Santino Ferrucci bumps Conor Daly into the grass at Mid-Ohio. pic.twitter.com/1jgDd5Ez7n
— INDYCAR on FOX (@IndyCarOnFOX) July 6, 2025
Again, it probably should have been called. But then Daly seemingly brake checked him as the two were coming into the pits.
I don't blame him for being upset at these incidents. I don't. But the outrage over IndyCar not penalizing Rasmussen for Daly's eventual wreck was entirely overblown. Daly failed to let cooler heads prevail, and it cost him, and for as much as we criticize series officiating, they absolutely made the right no-call following this collision.
Of course, that's not to say improvements can't be made. This was obviously a volatile situation from the start, and Daly not letting up on Rasmussen the entire following lap after the initial incident only made it more so.
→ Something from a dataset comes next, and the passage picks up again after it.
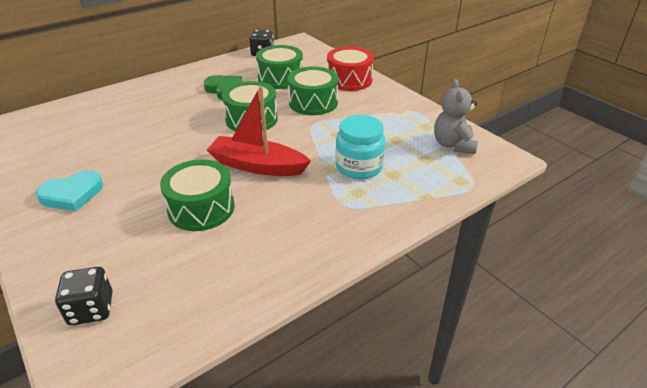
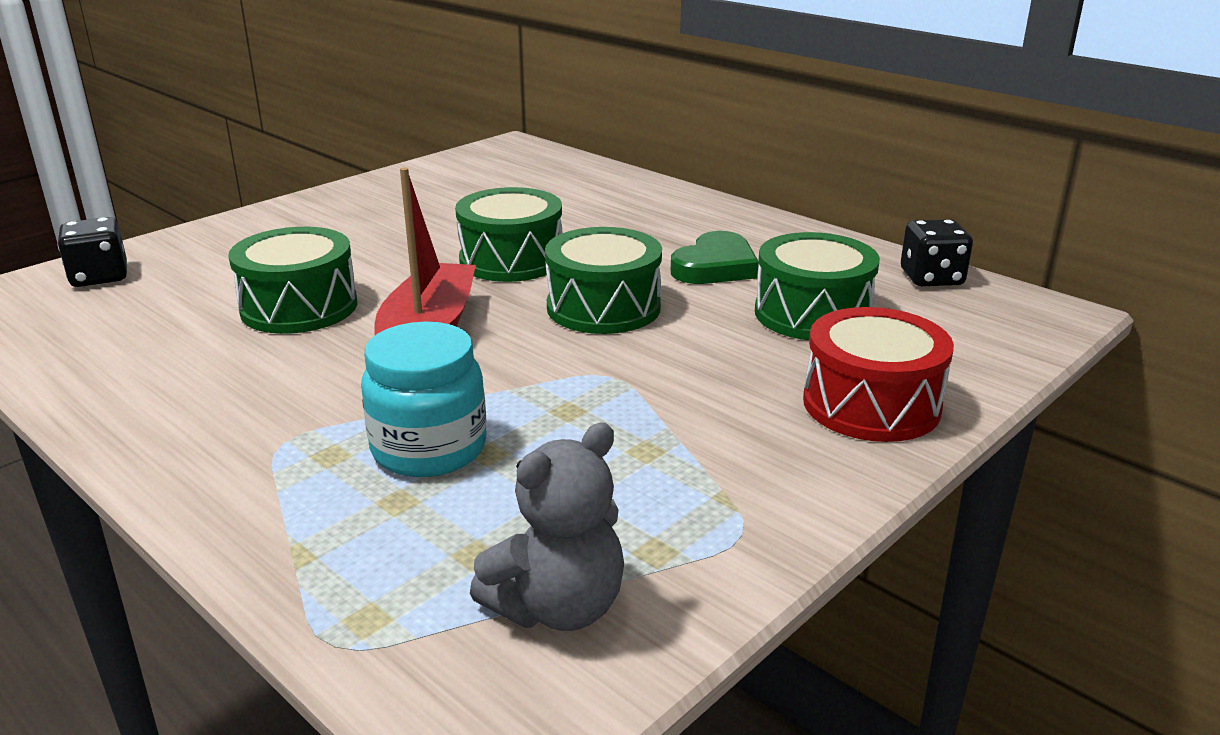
camera: 80 degrees right, 10 degrees down
(72, 194) = (348, 219): turquoise heart -> none
(313, 102) = (711, 365): green drum -> green drum (511, 260)
(453, 145) = (558, 607): grey teddy bear -> grey teddy bear turned 150 degrees clockwise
But IndyCar's policy in those instances is not to intervene. Should that change?
Curious but how many positions did either of us lose when I tried to lunge him in the 60mph T2? Oh that’s right, nothing. Zero damage. The only one who tried to send someone to the hospital was the 21 car.
— Conor Daly (@ConorDaly22) August 12, 2025
Daly apparently seems to think so. But that still would have required him to cool off after the first run-in, and I don't think there was ever any chance of that happening, unless maybe if IndyCar penalized Rasmussen within five seconds of coming back onto the race track.
I also don't think it's bold to suggest that, had roles been reversed, the IndyCar fanbase's reaction would have been entirely different. Hating on Ferrucci and Rasmussen has become such low-hanging fruit it's comical, and when it's someone like Daly, who has a massive following off the race track through social media and his podcast, that vitriol is going to spread like wildfire.
Ferrucci has been one of the sport's most hated drivers since he debuted in 2018, given his checkered past in Europe, and Rasmussen's aggressive driving style has had everyone on the edge of their seats. Yet even after so many near-misses, IndyCar's "ticking time bomb" still hasn't actually gone off.
So of course when a fan-favorite in Daly, who at one point called Ferrucci a "psychopath", calls them out, and after two sketchy incidents, everyone is going to take his side.
I have also defended Daly his entire career, and it's a shame he still hasn't won a race, because he has lifted several of the sport's smaller teams to places that other drivers either wouldn't have been able to or wouldn't have had the patience to be able to.
A podium finish in his second oval race with his current team, and as a replacement driver, is no easy feat, yet he pulled it off. Aside from the race track, he has connected with the mainstream sports fan in ways that other drivers really haven't been able to achieve.
But come on. He was never the victim here, and for as much as IndyCar's fanbase loves him, this might have been the single most overblown reaction to any kind of "controversy" all year. One misjudged corner from Rasmussen led to an unnecessary escalation on Daly's side, and that led to more unnecessary escalation, and eventually, Daly paid for it.
Rasmussen not paying for it was not the issue you were supposed to think it was.
Even the IndyCar on Fox team walked back some of their Portland comments during practice for the Milwaukee race on Saturday, because they had actually had the opportunity to look at all the camera angles, all the data, all the telemetry, etc.
And no, they weren't just covering for the series; they were among the first to call out the sheer stupidity of race control not throwing a caution for Marcus Ericsson at Laguna Seca last month. They call it like they see it, as they should, and at first, they, too, questioned IndyCar's decision not to penalize Rasmussen.
But Rasmussen didn't "purposefully wreck" Daly in the fastest corner on the race track, and to even promote that theory without evidence was laughable.
And it's a good thing IndyCar saw right through it, even if the fanbase wanted to think otherwise.